*** Text block Section Begins ***

A United Nations force was sent in to solve Israel's dilemma. Arafat and PLO forces still loyal to him were forced to evacuate Beirut. Other PLO groups remained in Beirut but were temporarily disabled. The UN force then withdrew from Lebanon. The Palestinian refugee camps were unprotected.

Israeli army sealed off the Palestinian camps and bussed their thugs up from south Lebanon to massacre the inhabitants. Then Bashir Gemayal was assassinated by Syrian agents as he was about to sign a peace treaty between Lebanon and Israel. The UN forces hurried back to Beirut.

A new group arose among the downtrodden Shia Muslims of the south, inspired by the 1979 revolution that made Iran a Shiite theocracy. They were called Hezbollah.

They invented suicide bombing when they destroyed an Israeli army Headquarters, killing 100. Hezbollah then destroyed the headquarters of French and American U.N. troops in Lebanon, killing 300, and the U.N. withdrew.

civil war; denouement

The Israelis and their brutal Lebanese auxiliaries were steadily driven out of Lebanon by suicide bomb tactics. By 1985 they controlled a strip along the Israeli border.

The reorganised Palestinian militias became better able to defend their camps. A stalemate called 'the battle of the camps' developed. The Syrian army gradually moved back into Beirut. Peace talks began.

But in 1989 the commander of the new Lebanese army, general Aoun, refused to accept peace proposals. He set up a parallel, Maronites only government and started a battle to drive the Syrians out.

The turn of the mighty Maronites came around, to be besieged, shelled, and starved in their own quarter of Beirut. The rubble of central Beirut was pounded to dust. Aoun surrendered and went into exile.

The Taif agreement ending the war appeared to return everything to the pre war status quo. In fact the dominance of the Maronite zaim was broken.

relative peace

Under the pax Syriana, and against all expectations, the country rebuilt itself. Power was in the hands of an able Sunni prime minister, Hariri. In Beirut, the dust was bulldozed into the harbor, creating new land on which innovative planned neighborhoods were built.

Lebanon gradually regained a degree of economic prosperity. But the country was forced into the International Monetary Fund (IMF) system in order to raise loans to rebuild. It has been given the usual IMF treatment; all 'people services' in the country are reduced or eliminated. The government largely exists to collect taxes for the foreign debt holders.

Mass destitution among the lower strata of Lebanese society has been prevented mainly by Hezbollah and its special relationship with oil-rich Iran. Hezbollah is not a 'state within a state'; it is a state within a non state.

*** Text block Section Ends ***
*** Data under study Section Begins ***

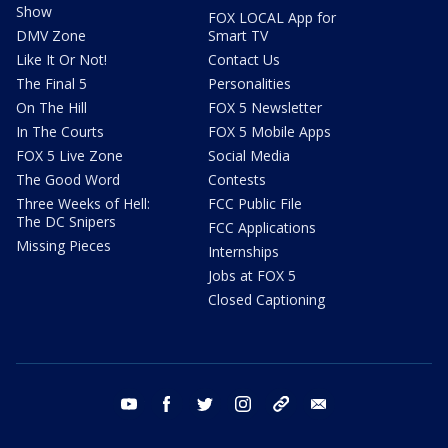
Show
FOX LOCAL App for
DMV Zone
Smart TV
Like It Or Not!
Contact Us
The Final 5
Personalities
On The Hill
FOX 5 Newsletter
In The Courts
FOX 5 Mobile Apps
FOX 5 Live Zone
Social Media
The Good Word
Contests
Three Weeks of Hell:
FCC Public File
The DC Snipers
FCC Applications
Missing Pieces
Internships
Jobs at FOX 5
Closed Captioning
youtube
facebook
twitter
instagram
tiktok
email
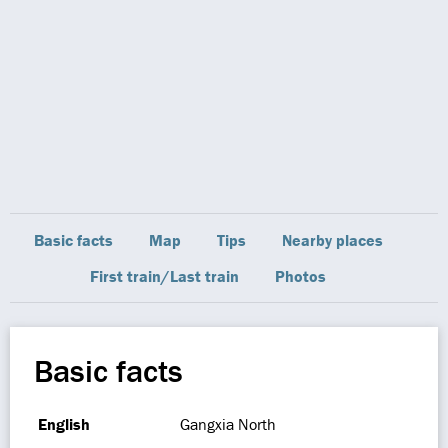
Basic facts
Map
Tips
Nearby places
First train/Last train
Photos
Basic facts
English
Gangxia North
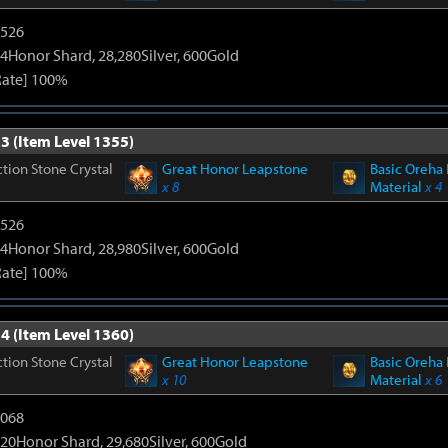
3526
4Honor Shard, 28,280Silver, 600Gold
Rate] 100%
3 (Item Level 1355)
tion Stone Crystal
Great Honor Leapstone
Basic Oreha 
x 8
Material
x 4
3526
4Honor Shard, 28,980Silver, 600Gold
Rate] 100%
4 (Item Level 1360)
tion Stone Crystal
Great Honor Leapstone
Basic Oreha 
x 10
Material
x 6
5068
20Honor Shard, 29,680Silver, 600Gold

*** Data under study Section Ends ***

Study questions:
#1 In the text on Lebanon's civil war, what did the Israelis control by 1985?
#2 Reproduce the text on Lebanon's civil war, starting with "Under the pax" and going on through "foreign debt holders.".

Solutions to the problems:
#1 A strip along the Israeli border.

#2
Under the pax Syriana, and against all expectations, the country rebuilt itself. Power was in the hands of an able Sunni prime minister, Hariri. In Beirut, the dust was bulldozed into the harbor, creating new land on which innovative planned neighborhoods were built.

Lebanon gradually regained a degree of economic prosperity. But the country was forced into the International Monetary Fund (IMF) system in order to raise loans to rebuild. It has been given the usual IMF treatment; all 'people services' in the country are reduced or eliminated. The government largely exists to collect taxes for the foreign debt holders.